Paradox 5: Maintain stability while embracing change
Organizational structures have a significant impact on the way organizations communicate, makes decisions, architect products and services, and how they are perceived by their customers. From a cultural perspective, an organization’s structure both reflects and determines many aspects of the day-to-day activities in which its workers are employed. Over the years, large bureaucratic models have become dominant in many domains aimed at top-down management in complex domains where consistency and strong governance are dominant.
In contrast, digitally disrupted domains bring significant volatility to an organization’s operating context. They introduce new challenges requiring organizational structures that can help balance the need for clear management and decision-making with the flexibility to adapt to varied and evolving contexts. Emerging theories about radical management structures are making it possible to organize business activities around customer-facing opportunities driven by achieving outcomes that optimize customer satisfaction. Similarly, approaches such as “servant-leadership” are inverting traditional hierarchical styles to democratize key aspects of the management’s role in recognizing how important collaboration and teamwork can be when an organization needs to move at speed to deliver successful solutions.
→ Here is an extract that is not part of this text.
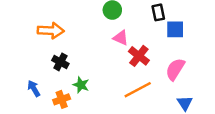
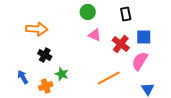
blue square: (175, 29) -> (144, 37), moved
red cross: (139, 56) -> (121, 44), moved

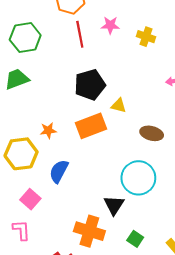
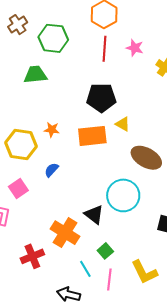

Much of the attention of management scholars is now directed toward these new management styles. Their goal is to define organizational models that balance stable governance with the adaptability required to be successful in a rapidly evolving digital world. Building such flexibility into the organizational infrastructure is essential if it is to maintain relevance the complex changing environment we face today.
Live Long and Prosper
Large Established Organizations (LEOs) faced with adopting digital ways of working must balance the need for substantial change with the demands for stability and resilience. In practice, this means they have to address 5 key paradoxes: Be comfortable being uncomfortable; Keep control by owning less; Strengthen the organization through exposing weaknesses; Ensure a future by ignoring the plan; Maintain stability while embracing change. These are big changes and the struggle to make progress is creating growing tension in many organizations.
Digital Economy Tidbits
Why We Need to Update Financial Reporting for the Digital Era. Link.
Accounting is dead. Long live accounting.
One of the most important lessons from the current era of digital innovation is that traditional was of measuring it are broken. This article does a nice job of laying out the reasons why.
The authors interviewed several chief financial officers (CFOs) of leading technology companies and senior analysts of investment banks who follow technology companies. They asked: (i) what makes the valuation of digital companies more challenging?; and (ii) how can digital firms improve their financial reports to communicate sources of value creation in their businesses? They conclude from these interviews that the time has come for investor bodies and companies to rethink the financial reporting model from scratch. For instance, standard-setters might want to encourage disclosures related to (i) value per customer; (ii) earnings or revenue outcomes or other specific metrics related to specific projects in progress; and (iii) data on how the R&D and software talent of digital firms is being deployed. Relying on firms’ voluntary initiatives is unlikely to work because executives told us time and again that they will not disclose sensitive information, unless their competition is forced to do the same.